Intento agradar a mi madre. Procuro no mancharme, llevar los calcetines en su sitio, no protestar si tarda en hacerme las trenzas. Limpio los polvos y seco los cubiertos, dos de las cosas que menos le gusta hacer. Cuido de mi hermano, le visto, le peino y le echo colonia para que ella vea que está guapo, para que vea que le quiero. Los lunes, día de colada, mi madre está de mal genio, me quito de su camino hasta que termina y luego le acompaño a colgar la ropa y a extender las sábanas sobre la hierba.

Oigo decir que soy una niña buena, que no doy trabajo, que soy formal, aunque no es mi madre la que lo dice. Me gusta ir al colegio y aprender, no recuerdo si para que mi madre esté contenta o si me gusta porque sí.

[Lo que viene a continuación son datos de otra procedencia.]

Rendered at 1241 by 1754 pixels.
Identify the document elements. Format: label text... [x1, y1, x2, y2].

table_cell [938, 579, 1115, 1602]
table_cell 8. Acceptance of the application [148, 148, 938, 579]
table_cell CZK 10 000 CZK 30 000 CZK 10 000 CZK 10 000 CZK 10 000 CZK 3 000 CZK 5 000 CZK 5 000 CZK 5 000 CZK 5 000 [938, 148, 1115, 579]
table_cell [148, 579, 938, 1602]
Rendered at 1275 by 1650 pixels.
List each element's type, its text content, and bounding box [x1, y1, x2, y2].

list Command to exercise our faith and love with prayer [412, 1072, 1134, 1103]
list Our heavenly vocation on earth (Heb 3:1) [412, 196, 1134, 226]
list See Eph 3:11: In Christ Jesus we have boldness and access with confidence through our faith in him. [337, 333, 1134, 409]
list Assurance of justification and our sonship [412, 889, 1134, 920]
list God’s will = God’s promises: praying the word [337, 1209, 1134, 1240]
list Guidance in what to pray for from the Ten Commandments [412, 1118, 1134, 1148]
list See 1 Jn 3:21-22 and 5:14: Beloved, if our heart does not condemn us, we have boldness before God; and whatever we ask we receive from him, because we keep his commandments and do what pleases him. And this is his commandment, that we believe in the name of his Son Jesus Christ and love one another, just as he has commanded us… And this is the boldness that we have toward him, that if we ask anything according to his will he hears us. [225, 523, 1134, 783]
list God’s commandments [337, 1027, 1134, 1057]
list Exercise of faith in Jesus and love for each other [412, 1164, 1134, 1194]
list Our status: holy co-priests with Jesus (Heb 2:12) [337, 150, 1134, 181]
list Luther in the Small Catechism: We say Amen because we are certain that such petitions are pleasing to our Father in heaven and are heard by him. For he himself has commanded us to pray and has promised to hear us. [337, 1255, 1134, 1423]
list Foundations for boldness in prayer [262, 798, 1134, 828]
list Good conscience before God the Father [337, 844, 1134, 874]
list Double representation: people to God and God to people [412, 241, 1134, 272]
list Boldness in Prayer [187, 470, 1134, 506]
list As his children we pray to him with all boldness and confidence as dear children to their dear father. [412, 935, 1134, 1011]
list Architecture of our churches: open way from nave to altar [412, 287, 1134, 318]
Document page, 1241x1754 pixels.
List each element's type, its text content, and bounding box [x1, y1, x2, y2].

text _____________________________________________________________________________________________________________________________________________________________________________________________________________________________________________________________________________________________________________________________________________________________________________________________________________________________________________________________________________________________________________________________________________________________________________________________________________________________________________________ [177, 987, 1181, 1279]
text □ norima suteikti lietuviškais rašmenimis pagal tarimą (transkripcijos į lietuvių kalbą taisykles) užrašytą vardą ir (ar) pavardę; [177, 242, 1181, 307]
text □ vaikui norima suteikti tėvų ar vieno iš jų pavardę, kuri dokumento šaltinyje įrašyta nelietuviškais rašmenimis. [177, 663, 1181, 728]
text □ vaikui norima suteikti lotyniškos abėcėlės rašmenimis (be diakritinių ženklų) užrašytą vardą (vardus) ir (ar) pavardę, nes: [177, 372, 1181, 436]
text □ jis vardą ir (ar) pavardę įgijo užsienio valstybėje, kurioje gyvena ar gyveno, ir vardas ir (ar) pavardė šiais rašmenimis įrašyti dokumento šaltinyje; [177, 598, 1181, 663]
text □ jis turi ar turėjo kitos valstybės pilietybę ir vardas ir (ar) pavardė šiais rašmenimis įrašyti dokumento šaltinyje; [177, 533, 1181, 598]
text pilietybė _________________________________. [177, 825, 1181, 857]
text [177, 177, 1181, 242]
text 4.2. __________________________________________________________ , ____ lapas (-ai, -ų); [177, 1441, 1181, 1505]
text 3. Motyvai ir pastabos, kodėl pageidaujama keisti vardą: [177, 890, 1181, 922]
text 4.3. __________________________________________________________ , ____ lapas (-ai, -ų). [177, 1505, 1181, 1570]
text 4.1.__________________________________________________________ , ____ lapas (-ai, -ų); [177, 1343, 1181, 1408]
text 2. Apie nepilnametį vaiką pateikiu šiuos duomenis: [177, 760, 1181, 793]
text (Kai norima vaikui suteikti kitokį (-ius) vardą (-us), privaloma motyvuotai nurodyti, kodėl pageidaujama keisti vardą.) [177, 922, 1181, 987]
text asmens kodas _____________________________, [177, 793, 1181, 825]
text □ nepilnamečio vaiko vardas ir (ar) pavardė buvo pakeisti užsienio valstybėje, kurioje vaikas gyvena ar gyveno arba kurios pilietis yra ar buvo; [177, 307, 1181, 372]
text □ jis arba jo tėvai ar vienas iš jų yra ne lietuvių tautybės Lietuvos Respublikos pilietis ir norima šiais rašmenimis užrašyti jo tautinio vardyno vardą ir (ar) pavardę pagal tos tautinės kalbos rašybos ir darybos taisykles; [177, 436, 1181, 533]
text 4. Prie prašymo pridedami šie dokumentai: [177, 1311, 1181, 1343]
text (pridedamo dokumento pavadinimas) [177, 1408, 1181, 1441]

Cuando salgo a jugar a la calle cuido de mi hermano, siempre lo llevo pegado, a veces me molesta pero no lo digo porque él tampoco tiene la culpa. A menudo me toca defenderle o responder en los líos en los que se ha metido. Mi madre le dice que el día que le abra la cabeza a alguno de esos bestias le hará un regalo. 

A mi madre le gusta pelarme los hombros después de que se me quemen con el sol. A mí me gusta que me vaya despegando la piel a tiritas, me gusta su concentración en mí, me gusta que algo mío le guste, de manera que me quedo muy quieta dejándole hacer.

Me gusta que mi madre se ría, que me llame hija. No me gusta que diga que me recogieron de unos gitanos que pasaban. Me gusta que cante y que a veces se levante de la mesa para bailar un tango con mi padre. La felicidad de mi madre es la felicidad de todos.